Segment Start: Records for this exercise

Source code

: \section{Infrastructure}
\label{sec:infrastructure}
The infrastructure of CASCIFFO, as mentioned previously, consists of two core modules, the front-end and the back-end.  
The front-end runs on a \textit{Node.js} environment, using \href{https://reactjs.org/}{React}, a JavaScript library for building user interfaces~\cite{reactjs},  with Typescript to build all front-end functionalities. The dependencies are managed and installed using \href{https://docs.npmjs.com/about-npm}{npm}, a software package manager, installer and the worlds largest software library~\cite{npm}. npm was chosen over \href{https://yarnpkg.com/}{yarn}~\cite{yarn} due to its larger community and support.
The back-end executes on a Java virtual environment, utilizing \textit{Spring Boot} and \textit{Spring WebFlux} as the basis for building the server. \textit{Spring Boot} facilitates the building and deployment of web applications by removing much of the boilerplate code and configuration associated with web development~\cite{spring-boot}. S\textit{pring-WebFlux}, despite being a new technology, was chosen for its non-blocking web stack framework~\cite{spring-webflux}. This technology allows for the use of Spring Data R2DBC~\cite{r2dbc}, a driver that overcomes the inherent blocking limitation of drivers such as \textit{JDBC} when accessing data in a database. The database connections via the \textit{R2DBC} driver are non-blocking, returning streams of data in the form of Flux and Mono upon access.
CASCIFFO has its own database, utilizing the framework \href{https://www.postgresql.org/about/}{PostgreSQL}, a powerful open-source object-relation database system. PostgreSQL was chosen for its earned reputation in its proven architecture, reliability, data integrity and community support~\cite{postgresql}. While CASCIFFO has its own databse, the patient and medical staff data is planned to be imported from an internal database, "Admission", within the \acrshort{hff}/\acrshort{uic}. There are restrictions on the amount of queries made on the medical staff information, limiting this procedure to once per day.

Segment End: Records for this exercise

▶ [Problem description] Please copy out the preceding data in full, exactly as written.

▶ [Task solution]
Source code

: \section{Infrastructure}
\label{sec:infrastructure}
The infrastructure of CASCIFFO, as mentioned previously, consists of two core modules, the front-end and the back-end.  
The front-end runs on a \textit{Node.js} environment, using \href{https://reactjs.org/}{React}, a JavaScript library for building user interfaces~\cite{reactjs},  with Typescript to build all front-end functionalities. The dependencies are managed and installed using \href{https://docs.npmjs.com/about-npm}{npm}, a software package manager, installer and the worlds largest software library~\cite{npm}. npm was chosen over \href{https://yarnpkg.com/}{yarn}~\cite{yarn} due to its larger community and support.
The back-end executes on a Java virtual environment, utilizing \textit{Spring Boot} and \textit{Spring WebFlux} as the basis for building the server. \textit{Spring Boot} facilitates the building and deployment of web applications by removing much of the boilerplate code and configuration associated with web development~\cite{spring-boot}. S\textit{pring-WebFlux}, despite being a new technology, was chosen for its non-blocking web stack framework~\cite{spring-webflux}. This technology allows for the use of Spring Data R2DBC~\cite{r2dbc}, a driver that overcomes the inherent blocking limitation of drivers such as \textit{JDBC} when accessing data in a database. The database connections via the \textit{R2DBC} driver are non-blocking, returning streams of data in the form of Flux and Mono upon access.
CASCIFFO has its own database, utilizing the framework \href{https://www.postgresql.org/about/}{PostgreSQL}, a powerful open-source object-relation database system. PostgreSQL was chosen for its earned reputation in its proven architecture, reliability, data integrity and community support~\cite{postgresql}. While CASCIFFO has its own databse, the patient and medical staff data is planned to be imported from an internal database, "Admission", within the \acrshort{hff}/\acrshort{uic}. There are restrictions on the amount of queries made on the medical staff information, limiting this procedure to once per day.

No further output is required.